My husband and I, both exhausted after long days of doing whatever we were doing, would often quibble about whose turn it was to act as storyteller. But there is little question that what either of us may have seen as "losing" at the time, was actually a win. We both fondly remember dozing off beside her (often us first) while making our way through Harold and the Purple Crayonor Tales of a Fourth Grade Nothing.
But these days she heads upstairs on her own, brushes her teeth (I hope), changes into pjs, and spends her last few minutes of wakefulness reading a few pages of tween girl fiction, Stone Soup magazine or Tiger Beat herself. All fine choices. But they don't involve me.
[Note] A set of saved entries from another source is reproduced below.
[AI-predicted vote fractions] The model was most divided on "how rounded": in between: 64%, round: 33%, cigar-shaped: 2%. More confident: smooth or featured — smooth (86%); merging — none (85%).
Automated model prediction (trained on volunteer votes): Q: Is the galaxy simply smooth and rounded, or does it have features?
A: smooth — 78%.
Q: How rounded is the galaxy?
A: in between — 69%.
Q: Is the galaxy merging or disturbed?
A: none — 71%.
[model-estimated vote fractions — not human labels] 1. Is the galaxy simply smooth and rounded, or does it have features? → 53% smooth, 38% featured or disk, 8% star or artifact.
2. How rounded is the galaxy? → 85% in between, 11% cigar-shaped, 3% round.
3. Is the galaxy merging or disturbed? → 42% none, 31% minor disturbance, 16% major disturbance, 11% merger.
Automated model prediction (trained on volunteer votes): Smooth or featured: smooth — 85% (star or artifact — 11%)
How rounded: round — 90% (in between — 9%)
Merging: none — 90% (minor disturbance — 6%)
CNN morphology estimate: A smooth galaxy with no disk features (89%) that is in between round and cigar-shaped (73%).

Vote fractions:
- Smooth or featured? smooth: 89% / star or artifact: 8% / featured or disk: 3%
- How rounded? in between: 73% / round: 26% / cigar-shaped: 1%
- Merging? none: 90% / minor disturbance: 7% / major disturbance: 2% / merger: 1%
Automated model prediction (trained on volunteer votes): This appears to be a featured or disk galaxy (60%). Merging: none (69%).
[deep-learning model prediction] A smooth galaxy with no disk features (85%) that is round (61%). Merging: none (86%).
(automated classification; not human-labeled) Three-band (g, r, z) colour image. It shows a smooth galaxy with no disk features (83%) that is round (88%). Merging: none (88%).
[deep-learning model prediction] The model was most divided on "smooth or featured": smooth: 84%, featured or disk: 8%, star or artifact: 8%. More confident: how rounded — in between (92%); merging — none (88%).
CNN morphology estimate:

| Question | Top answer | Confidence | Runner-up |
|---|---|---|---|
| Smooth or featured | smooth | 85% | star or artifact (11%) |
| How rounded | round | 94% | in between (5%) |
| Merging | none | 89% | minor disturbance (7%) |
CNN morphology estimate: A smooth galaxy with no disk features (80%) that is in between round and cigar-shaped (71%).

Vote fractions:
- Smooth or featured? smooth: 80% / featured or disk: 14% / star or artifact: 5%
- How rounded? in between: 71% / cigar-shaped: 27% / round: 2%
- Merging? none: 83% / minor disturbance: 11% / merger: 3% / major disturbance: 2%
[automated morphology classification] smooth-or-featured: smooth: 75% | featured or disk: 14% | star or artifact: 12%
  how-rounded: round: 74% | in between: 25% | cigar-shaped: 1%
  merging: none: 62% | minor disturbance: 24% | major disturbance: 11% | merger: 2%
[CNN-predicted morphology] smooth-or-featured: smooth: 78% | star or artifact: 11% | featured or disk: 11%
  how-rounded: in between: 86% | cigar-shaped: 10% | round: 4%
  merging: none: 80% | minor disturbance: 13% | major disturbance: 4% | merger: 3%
It's not so much that I want to return to the days of my reading bedtime stories. And I'm even less sure such rituals can be reclaimed once you've let them go. But I am glad that children young and old, as well as parents like me, will have some excellent opportunities to be read to during next week's Wisconsin Book Festival. On Oct. 17, pre-parents can to listen to Emily Oster discuss Expecting Better, her book about empowering women with the information they need to make the pregnancy decisions that are right for them. Later that evening, teens can check out First Wave's Hip Hop arts showcase where visiting youth poetry slam champions from cities across the Midwest will perform their work.
On Friday, both the author of the young adult work, Personal Effects, E.M. Kokie, as well as the novel's audio book narrator, Nick Podehl, will demonstrate how different voices make a book more interesting with a side by side reading. And on Saturday, American Girl doll lovers can come hear Jessie Haas read from and discuss her novels in support of the company's 2013 Girl of the Year, Saige.
Yes, listening to Kevin Henkes this past weekend did remind me that there is much magic in hearing a book read aloud. Even when no one is wearing his or her pajamas.